Within these records, how many lines hold "left"? Give the number alone.

[Opening Input section]

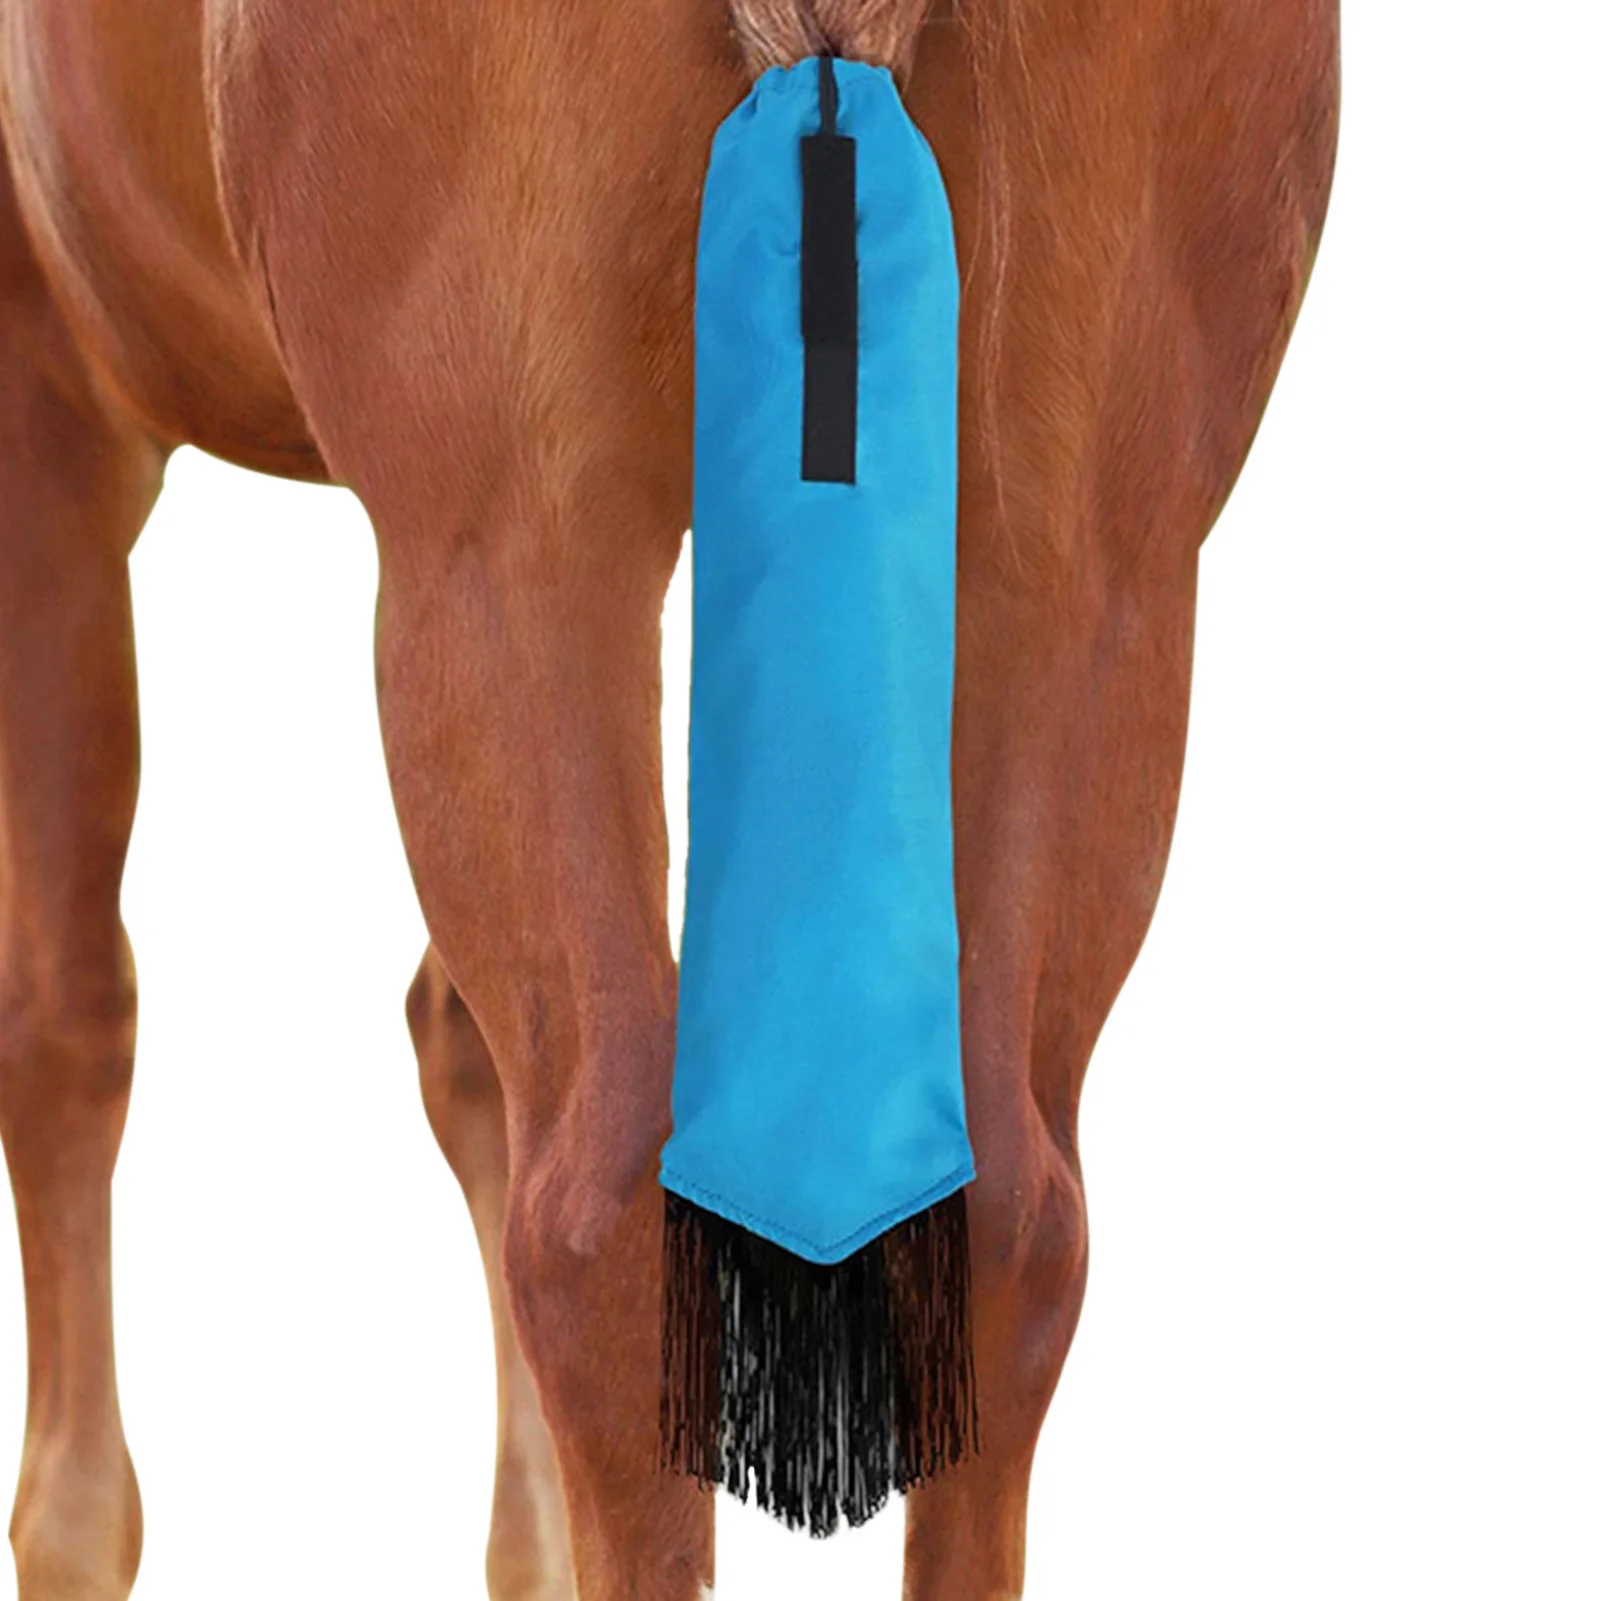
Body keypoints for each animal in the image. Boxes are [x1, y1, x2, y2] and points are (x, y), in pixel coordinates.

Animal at [0, 1, 1339, 1596]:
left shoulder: (47, 399)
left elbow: (66, 1021)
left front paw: (68, 1529)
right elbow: (450, 1053)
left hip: (511, 547)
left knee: (595, 1226)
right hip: (1083, 563)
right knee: (1009, 1222)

[Closing Input section]

→ **Answer for this exercise**
5